Heather Wolpert-Gawron

Merit Pay Nickle-and-Diming

By on May 20, 2009

Education Weekly is reporting that there can be negative consequences from some merit pay programs.  It cites evidence from the private sector, claiming that offerring extra compensation pay hasn’t worked in the past.  Yet ASCD Smartbrief is also reporting that “Obama Wants Teaching Shaken Up” by supporting a merit pay initiative.

What they are failing to mention, however, is that merit pay is a symptomatic attempt to solve the problem of disproportionate base salaries.  If teachers were paid as they should be, there wouldn’t be a need for the nickle-and-diming that is the possibility of merit pay.

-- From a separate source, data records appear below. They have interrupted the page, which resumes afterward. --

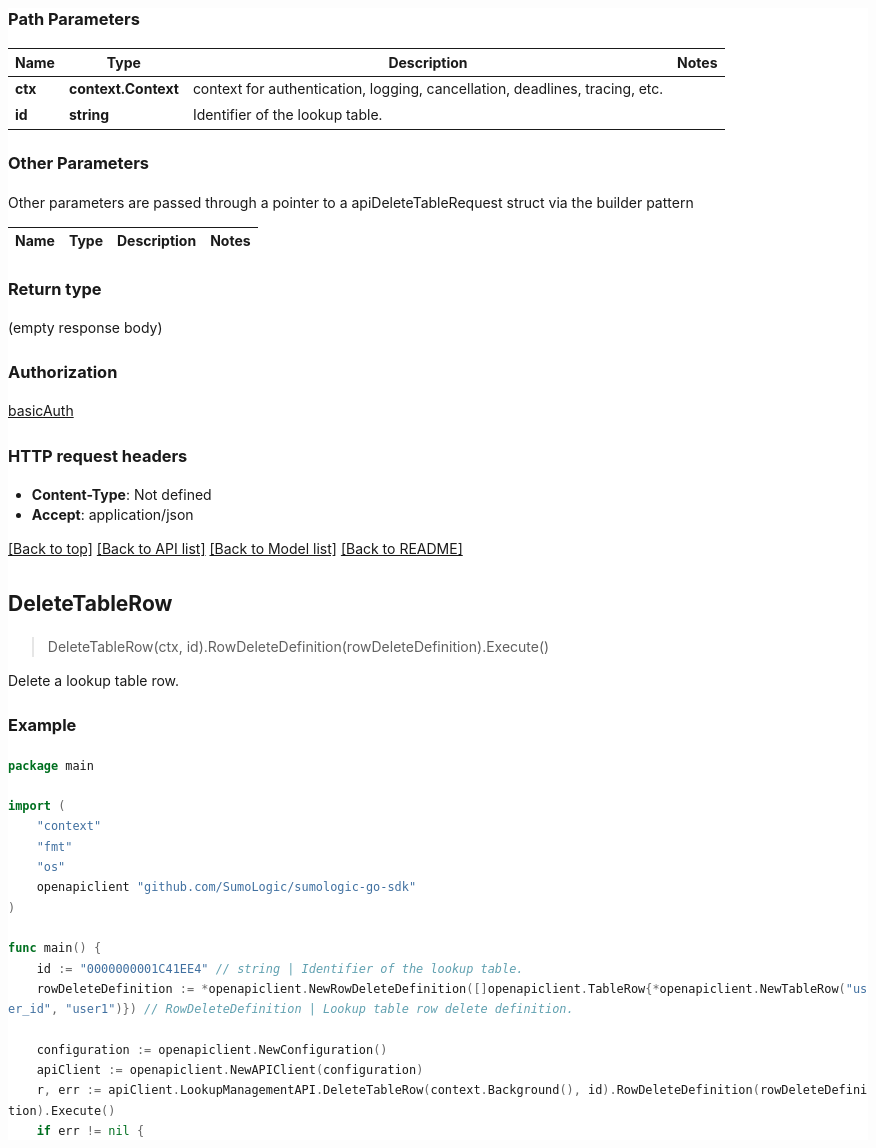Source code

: ### Path Parameters


Name | Type | Description  | Notes
------------- | ------------- | ------------- | -------------
**ctx** | **context.Context** | context for authentication, logging, cancellation, deadlines, tracing, etc.
**id** | **string** | Identifier of the lookup table. | 

### Other Parameters

Other parameters are passed through a pointer to a apiDeleteTableRequest struct via the builder pattern


Name | Type | Description  | Notes
------------- | ------------- | ------------- | -------------


### Return type

 (empty response body)

### Authorization

[basicAuth](../README.md#basicAuth)

### HTTP request headers

- **Content-Type**: Not defined
- **Accept**: application/json

[[Back to top]](#) [[Back to API list]](../README.md#documentation-for-api-endpoints)
[[Back to Model list]](../README.md#documentation-for-models)
[[Back to README]](../README.md)


## DeleteTableRow

> DeleteTableRow(ctx, id).RowDeleteDefinition(rowDeleteDefinition).Execute()

Delete a lookup table row.



### Example

```go
package main

import (
	"context"
	"fmt"
	"os"
	openapiclient "github.com/SumoLogic/sumologic-go-sdk"
)

func main() {
	id := "0000000001C41EE4" // string | Identifier of the lookup table.
	rowDeleteDefinition := *openapiclient.NewRowDeleteDefinition([]openapiclient.TableRow{*openapiclient.NewTableRow("user_id", "user1")}) // RowDeleteDefinition | Lookup table row delete definition.

	configuration := openapiclient.NewConfiguration()
	apiClient := openapiclient.NewAPIClient(configuration)
	r, err := apiClient.LookupManagementAPI.DeleteTableRow(context.Background(), id).RowDeleteDefinition(rowDeleteDefinition).Execute()
	if err != nil {
```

For merit pay is little more than a green card of hours for recognition.  If a teacher works twice as hard as another teacher, shouldn’t that teacher earn more than their colleague?  Period.

Merit pay will not be the difference in allowing a teacher the chance at homeownership.  Hell, with the amount that we hear bantered about, we’re only talking about the equivalent to a trip to the grocery store once a quarter.

It this really what we are fighting for and what we are going to accept as enough?

If we’re talking about equity here, why not charge by the hour?  I don’t need the hourly of a lawyer to know that I should be paid for the time I put in.  At a teacher’s hourly rate (not a substitute’s rate, mind you – they get paid more per hour than I do), if I charged for every hour I did to just produce the minimum that it took to do my job, I would be paid 30 more hours a week.  That would bring in approximately $30,000 more per year.

If it’s our only choice, I won’t refuse some monetary recognition, but don’t think for a second that with the passing of merit pay I won’t still be yelling for fair pay.